3. Gold ETFs or Gold Mutual Funds. If you want to invest in gold but you don’t want to store it, or worry about reselling it, then a gold ETF or other fund might be your answer. A gold fund buys gold, stores it and insures it. Then they issue shares in their fund that can be bought and sold on the market. While mutual funds are only bought and sold at the end of each day, ETFs (exchange traded funds) can be bought and sold whenever the stock market is open. While these funds have expenses that cover the costs of owning and managing these funds, along with a small amount of profit, their expense ratios are actually still very low compared to some other funds. And for the convenience you get, these funds may be the best way to invest directly in gold. These funds can be purchased through almost any broker, traditional, discount or online.
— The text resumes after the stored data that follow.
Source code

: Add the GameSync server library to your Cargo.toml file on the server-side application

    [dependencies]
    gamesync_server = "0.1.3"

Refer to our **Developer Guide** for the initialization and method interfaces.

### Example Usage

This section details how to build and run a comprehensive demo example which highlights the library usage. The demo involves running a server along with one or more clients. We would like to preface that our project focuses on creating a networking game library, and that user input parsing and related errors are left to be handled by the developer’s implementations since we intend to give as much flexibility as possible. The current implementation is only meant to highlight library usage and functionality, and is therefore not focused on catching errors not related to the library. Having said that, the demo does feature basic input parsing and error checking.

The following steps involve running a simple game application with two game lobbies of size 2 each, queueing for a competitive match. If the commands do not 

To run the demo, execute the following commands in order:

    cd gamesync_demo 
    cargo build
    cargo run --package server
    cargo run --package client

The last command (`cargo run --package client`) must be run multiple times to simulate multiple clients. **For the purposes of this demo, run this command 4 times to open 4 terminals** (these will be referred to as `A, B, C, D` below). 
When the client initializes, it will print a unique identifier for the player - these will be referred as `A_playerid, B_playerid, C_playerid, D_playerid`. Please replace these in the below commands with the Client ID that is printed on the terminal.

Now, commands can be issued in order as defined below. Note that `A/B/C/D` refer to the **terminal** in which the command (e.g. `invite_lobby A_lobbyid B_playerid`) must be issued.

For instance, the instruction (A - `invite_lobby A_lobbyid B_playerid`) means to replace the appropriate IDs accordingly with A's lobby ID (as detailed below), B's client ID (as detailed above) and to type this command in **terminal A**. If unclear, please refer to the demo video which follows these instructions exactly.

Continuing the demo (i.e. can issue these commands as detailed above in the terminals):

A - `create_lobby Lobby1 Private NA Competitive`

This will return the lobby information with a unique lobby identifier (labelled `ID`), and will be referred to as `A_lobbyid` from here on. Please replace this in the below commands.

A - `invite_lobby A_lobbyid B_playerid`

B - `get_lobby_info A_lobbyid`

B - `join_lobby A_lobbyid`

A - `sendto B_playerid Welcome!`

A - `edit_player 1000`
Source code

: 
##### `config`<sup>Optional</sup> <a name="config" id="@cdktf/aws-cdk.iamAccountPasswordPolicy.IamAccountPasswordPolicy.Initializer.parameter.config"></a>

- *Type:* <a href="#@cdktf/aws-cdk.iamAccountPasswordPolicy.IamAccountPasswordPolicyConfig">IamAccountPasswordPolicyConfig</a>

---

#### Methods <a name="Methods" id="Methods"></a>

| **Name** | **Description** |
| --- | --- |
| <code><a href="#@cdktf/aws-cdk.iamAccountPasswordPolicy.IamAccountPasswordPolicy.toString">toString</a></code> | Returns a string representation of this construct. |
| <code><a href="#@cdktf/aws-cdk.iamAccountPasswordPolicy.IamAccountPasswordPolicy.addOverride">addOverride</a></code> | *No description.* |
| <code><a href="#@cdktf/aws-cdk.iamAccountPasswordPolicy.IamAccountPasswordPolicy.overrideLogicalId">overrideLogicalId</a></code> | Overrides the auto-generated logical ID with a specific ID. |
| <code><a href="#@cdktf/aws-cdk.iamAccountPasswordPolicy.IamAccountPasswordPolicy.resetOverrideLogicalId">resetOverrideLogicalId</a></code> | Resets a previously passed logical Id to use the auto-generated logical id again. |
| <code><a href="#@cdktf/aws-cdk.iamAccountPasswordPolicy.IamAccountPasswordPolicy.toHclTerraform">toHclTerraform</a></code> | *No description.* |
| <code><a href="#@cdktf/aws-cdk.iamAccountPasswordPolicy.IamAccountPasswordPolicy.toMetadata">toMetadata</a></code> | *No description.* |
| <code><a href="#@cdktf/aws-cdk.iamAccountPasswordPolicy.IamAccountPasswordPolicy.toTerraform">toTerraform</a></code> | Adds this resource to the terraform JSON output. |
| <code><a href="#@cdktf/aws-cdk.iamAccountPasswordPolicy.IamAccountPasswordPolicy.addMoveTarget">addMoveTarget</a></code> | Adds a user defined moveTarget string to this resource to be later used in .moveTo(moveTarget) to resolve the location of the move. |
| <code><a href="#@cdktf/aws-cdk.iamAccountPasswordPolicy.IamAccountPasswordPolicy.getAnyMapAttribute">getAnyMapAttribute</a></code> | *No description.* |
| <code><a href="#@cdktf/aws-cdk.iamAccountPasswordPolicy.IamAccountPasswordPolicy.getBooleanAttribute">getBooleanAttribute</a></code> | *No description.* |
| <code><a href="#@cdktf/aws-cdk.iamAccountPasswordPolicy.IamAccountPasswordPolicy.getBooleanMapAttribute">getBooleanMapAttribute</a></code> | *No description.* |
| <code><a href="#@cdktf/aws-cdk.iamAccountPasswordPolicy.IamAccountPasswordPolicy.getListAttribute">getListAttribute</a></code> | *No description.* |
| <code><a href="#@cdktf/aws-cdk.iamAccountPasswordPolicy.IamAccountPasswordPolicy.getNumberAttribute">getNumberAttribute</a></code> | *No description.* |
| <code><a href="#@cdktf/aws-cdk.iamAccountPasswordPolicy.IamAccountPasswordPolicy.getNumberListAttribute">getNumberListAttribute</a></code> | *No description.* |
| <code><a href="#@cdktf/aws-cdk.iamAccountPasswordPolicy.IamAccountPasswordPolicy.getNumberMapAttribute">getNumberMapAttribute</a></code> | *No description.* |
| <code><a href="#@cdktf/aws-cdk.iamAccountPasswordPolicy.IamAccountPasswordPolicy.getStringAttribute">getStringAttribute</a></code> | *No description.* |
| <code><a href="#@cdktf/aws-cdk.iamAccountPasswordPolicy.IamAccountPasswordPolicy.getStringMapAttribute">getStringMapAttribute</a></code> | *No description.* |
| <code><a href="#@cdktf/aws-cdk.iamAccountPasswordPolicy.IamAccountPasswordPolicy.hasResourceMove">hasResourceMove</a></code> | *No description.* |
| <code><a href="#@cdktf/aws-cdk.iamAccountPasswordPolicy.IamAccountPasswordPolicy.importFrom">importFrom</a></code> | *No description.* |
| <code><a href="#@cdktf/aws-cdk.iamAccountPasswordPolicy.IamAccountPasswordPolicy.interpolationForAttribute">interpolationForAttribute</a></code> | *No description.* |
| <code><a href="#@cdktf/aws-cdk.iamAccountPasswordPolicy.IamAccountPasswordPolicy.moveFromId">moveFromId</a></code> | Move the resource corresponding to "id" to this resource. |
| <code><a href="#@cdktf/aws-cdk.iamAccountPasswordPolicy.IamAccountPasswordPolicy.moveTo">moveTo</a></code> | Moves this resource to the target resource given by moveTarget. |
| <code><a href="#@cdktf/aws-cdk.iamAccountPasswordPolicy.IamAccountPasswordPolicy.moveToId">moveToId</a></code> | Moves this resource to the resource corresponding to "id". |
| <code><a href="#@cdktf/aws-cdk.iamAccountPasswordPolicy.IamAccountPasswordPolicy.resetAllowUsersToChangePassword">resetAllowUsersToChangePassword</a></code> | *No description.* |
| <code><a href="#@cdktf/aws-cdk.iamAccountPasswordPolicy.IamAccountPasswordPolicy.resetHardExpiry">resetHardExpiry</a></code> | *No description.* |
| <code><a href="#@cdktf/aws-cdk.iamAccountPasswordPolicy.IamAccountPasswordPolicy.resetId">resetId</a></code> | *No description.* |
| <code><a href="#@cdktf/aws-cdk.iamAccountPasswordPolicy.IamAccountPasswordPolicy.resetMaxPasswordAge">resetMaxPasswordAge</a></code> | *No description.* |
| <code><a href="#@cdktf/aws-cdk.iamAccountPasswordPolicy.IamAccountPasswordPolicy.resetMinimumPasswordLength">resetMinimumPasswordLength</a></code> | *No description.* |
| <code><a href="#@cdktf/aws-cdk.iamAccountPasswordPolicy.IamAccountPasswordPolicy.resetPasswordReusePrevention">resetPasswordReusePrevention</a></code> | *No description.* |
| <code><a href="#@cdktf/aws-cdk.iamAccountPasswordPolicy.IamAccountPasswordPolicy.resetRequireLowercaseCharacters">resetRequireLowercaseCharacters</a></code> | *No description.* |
4. Gold Futures and Options. For experienced investors, it is possible to speculate on gold by buying futures contracts on gold. These types of contracts allow you to lock in the price you’ll pay for gold at some time in the future. As prices fluctuate, the value of your contract rises and falls. For example, let’s say the price of gold is $1,500 and you bought a call option contract that allows you to buy 10 ounces of gold for $1,500 in 3 months. If the price of gold doesn’t change or falls, you will lose the price you paid for the option. If the price rises however, you will be able to cash out your contract for a profit, depending on how much it rises. Contracts and options like these are for advanced gold investors, but they are another way that you can benefit or hedge using the price of gold.
5. Gold Related Companies. Finally, if you want to have exposure to gold but don’t want to buy the metal itself, you can consider buying companies that are associated with gold. In other words, you can buy stock in companies that benefit from the price of gold. For example, there are lots of gold exploration and mining companies. If they are successful in finding or mining gold, they benefit. These companies also benefit from increases in the price of gold, because they typically get paid a percent of the gold they find or mine. There are many other companies whose values are influenced by the price of gold. To get more examples, go to a mutual fund prospectus of a gold mining and exploration fund and then browse the types of companies that are available for investment.
Hopefully, if you’ve made it through this entire article, you have a better understanding of what gold investment is, why you would want to invest, and maybe even a simple understanding of how you could get started with your own gold investment.